Multiresistente Erreger entwickeln sich zunehmend zu einer bedeutenden Herausforderung für die moderne Medizin.
1. Mai 2018

Multiresistente Erreger entwickeln sich zunehmend zu einer bedeutenden Herausforderung für die moderne Medizin. Zu den am meisten gefürchteten resistenten Erregern zählt das Bakterium Staphylococcus aureus. Vor allem bei Menschen mit geschwächtem Immunsystem verursacht das Bakterium oft lebensbedrohliche Infektionen. In den letzten Jahren sind weltweit besonders aggressive Stämme von S. aureus aufgetaucht, sogenannte „Community-Associated Methicillin-Resistant Staphylococcus aureus“ oder CA-MRSA, die selbst bei gesunden Menschen schwerwiegende Infektionen von Haut und Gewebe auslösen können. Einen wesentlichen Mechanismus dieses Infektionsgeschehens konnten nun Forscherinnen und Forscher des Interfakultären Instituts für Mikrobiologie und Infektionsmedizin Tübingen (IMIT) und des Deutschen Zentrums für Infektionsforschung (DZIF) entschlüsseln. Die Ergebnisse wurden im Fachmagazin Nature Microbiology vorgestellt.
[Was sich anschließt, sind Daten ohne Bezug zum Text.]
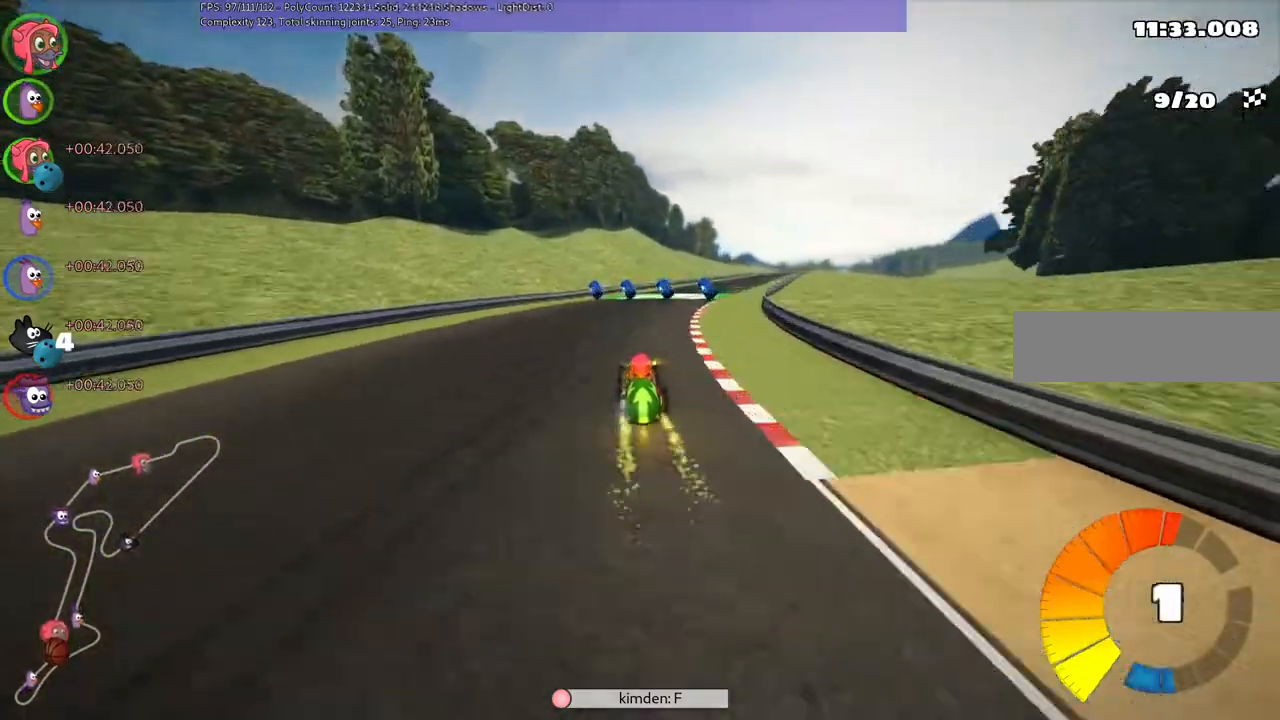
{"keys": ["left", "m", "up"], "events": [[100, "left", "down"], [133, "right", "up"]]}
Spezielle Zuckermoleküle in der äußeren Zellhülle von Staphylococcus aureus führen zu besonders aggressivem Krankheitsverlauf. Die Forscher sehen hier einen Ansatzpunkt für eine mögliche Therapie. Die Forschungsgruppe konnte zeigen, dass CA-MRSA-Stämme ihre äußere Zellhülle durch den vermehrten Einbau eines langkettigen Zuckerpolymers, der Zellwand-Teichonsäure, verändern können. „Es ist bekannt, dass vor allem CA-MRSA verstärkt Toxine (Giftstoffe) ausschütten, was zum schwerwiegenden Verlauf der Hautinfektionen maßgeblich beiträgt“, sagte Dr. Christopher Weidenmaier, der Leiter der Forschungsgruppe: „Wir konnten nun zusätzlich nachweisen, dass der verstärkte Einbau des Zuckerpolymers in die Zellhülle bei Hautinfektionen zu einer veränderten Immunreaktion führt.“ Um zu klären, ob die Ergebnisse aus Tiermodellen auf den Menschen übertragbar sind, müssen weitere Versuche durchgeführt werden.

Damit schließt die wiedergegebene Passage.